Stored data
<<<<

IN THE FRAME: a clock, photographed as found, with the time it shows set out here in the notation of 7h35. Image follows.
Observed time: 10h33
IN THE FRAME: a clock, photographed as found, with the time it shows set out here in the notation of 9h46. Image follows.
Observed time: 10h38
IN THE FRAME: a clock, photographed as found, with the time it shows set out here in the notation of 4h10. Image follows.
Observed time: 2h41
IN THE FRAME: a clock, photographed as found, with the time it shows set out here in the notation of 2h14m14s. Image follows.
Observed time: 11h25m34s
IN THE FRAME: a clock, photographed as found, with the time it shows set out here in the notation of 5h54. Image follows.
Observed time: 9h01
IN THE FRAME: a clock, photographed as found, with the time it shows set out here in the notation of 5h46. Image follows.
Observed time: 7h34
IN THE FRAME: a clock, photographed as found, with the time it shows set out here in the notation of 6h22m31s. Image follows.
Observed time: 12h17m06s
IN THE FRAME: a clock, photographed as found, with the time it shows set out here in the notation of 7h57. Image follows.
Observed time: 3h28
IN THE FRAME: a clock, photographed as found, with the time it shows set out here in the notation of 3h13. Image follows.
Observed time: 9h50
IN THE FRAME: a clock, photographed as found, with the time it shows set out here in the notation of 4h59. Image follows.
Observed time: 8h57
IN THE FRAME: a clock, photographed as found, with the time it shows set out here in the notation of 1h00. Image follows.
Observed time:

>>>>
<<<<

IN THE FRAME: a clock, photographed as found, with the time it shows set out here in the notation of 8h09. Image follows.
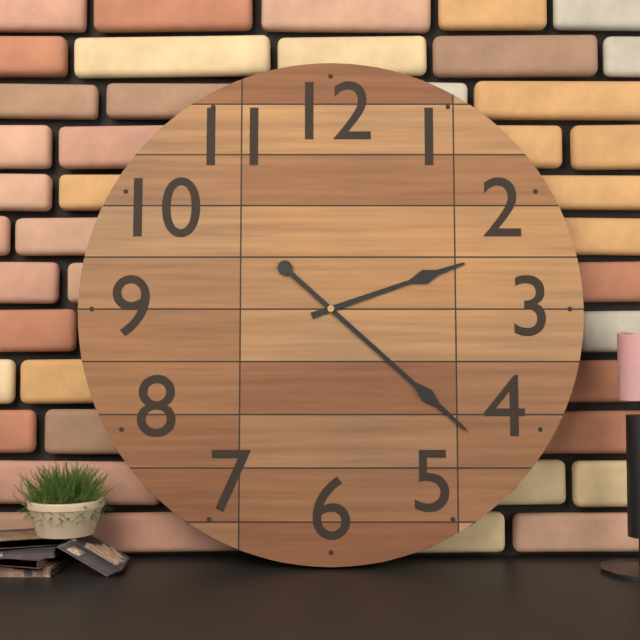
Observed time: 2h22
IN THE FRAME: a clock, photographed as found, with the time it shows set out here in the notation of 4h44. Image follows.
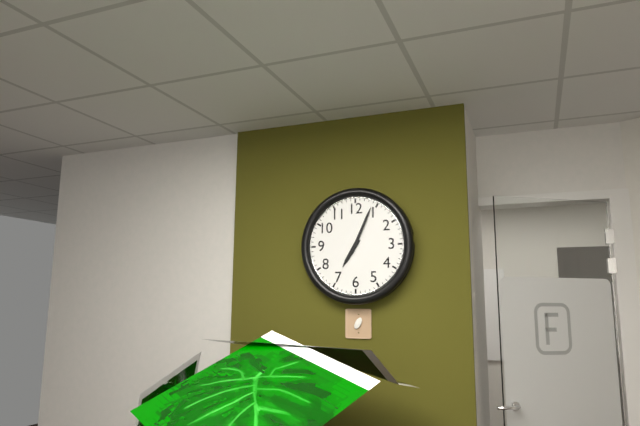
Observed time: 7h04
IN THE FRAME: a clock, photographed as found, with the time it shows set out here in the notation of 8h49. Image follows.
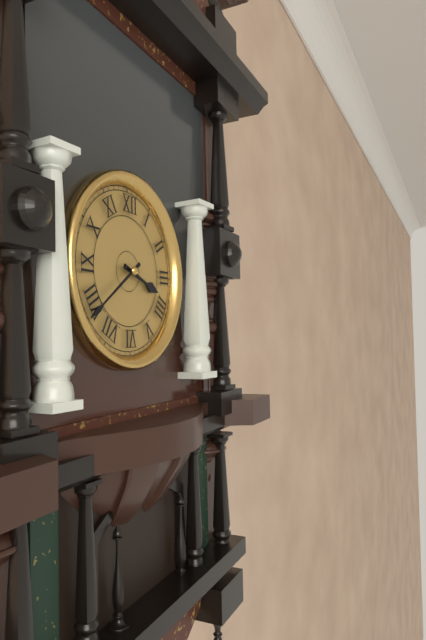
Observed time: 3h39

>>>>

▸ **Work to do**:
Can you quote, word for word, the rows from the line with "4h10. Image follows." to the line with "Observed time: 9h01", including both of those lines?

▸ **Task response**:
IN THE FRAME: a clock, photographed as found, with the time it shows set out here in the notation of 4h10. Image follows.
Observed time: 2h41
IN THE FRAME: a clock, photographed as found, with the time it shows set out here in the notation of 2h14m14s. Image follows.
Observed time: 11h25m34s
IN THE FRAME: a clock, photographed as found, with the time it shows set out here in the notation of 5h54. Image follows.
Observed time: 9h01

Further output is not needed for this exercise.